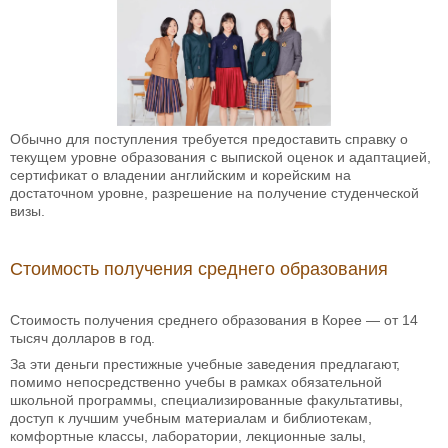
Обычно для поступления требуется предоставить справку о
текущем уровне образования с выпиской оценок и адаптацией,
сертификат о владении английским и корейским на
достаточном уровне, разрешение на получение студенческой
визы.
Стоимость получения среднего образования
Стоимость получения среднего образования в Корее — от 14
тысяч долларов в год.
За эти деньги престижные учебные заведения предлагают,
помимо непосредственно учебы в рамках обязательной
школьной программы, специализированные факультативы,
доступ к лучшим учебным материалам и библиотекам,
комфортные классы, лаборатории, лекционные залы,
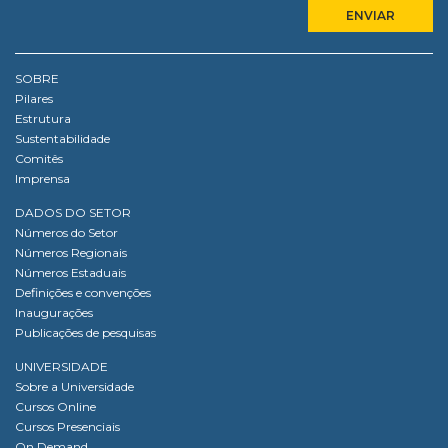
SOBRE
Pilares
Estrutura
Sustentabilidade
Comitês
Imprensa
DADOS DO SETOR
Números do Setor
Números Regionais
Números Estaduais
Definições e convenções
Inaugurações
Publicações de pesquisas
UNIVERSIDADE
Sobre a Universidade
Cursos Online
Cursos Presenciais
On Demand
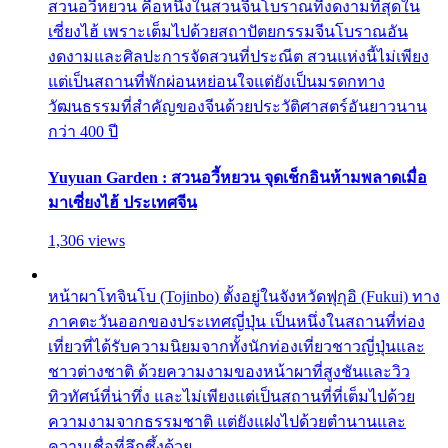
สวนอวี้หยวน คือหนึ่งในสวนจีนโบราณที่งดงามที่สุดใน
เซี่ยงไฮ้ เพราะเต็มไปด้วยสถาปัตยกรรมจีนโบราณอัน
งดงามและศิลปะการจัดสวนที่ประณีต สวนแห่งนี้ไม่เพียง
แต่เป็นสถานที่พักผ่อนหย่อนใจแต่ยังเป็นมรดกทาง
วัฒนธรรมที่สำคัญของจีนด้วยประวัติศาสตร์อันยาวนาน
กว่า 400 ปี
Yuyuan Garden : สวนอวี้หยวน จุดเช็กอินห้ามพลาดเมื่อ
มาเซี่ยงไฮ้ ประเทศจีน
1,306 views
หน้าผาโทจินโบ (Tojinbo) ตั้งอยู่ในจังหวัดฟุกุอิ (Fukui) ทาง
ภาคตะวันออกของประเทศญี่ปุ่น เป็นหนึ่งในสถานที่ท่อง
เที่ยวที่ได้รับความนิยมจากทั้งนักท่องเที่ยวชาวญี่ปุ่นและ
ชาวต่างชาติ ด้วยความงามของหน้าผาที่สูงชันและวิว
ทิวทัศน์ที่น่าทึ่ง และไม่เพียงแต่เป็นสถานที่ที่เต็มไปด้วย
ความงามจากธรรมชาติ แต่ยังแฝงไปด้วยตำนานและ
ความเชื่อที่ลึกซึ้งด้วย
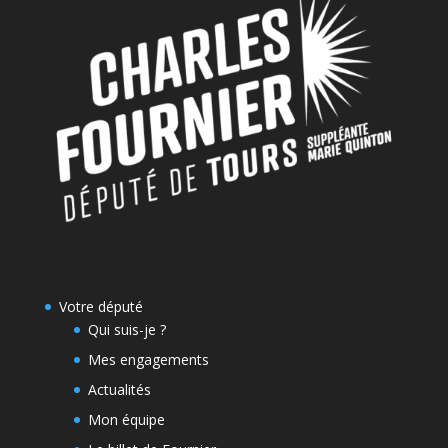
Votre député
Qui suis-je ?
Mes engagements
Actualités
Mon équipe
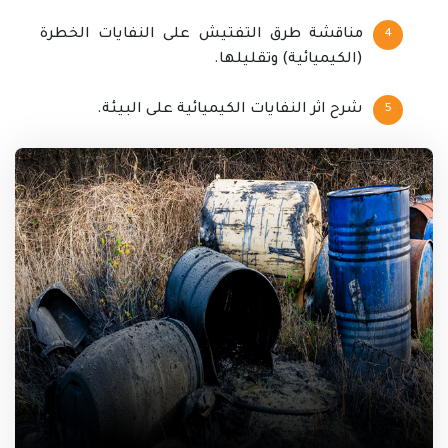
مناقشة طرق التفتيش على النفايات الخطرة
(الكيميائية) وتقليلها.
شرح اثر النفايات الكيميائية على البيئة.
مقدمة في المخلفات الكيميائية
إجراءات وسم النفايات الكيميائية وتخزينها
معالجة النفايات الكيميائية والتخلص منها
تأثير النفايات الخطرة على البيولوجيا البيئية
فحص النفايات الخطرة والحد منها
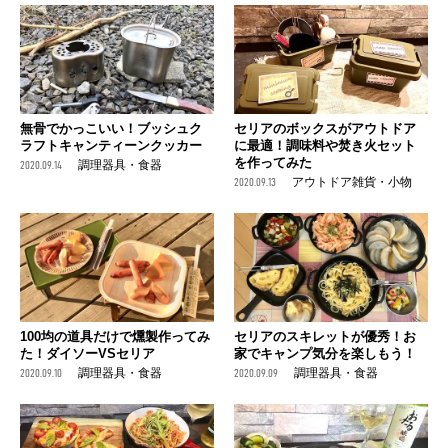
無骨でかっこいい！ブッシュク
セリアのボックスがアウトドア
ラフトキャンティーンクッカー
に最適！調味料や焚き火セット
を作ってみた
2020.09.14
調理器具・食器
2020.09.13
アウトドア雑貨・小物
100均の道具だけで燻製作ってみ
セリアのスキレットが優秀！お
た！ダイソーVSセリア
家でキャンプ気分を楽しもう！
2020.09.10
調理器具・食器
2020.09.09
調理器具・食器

____________

Exercise goal
The word to look for is "уровне"; copy out every line of the entries that holds it.

Task answer
текущем уровне образования с выпиской оценок и адаптацией,
достаточном уровне, разрешение на получение студенческой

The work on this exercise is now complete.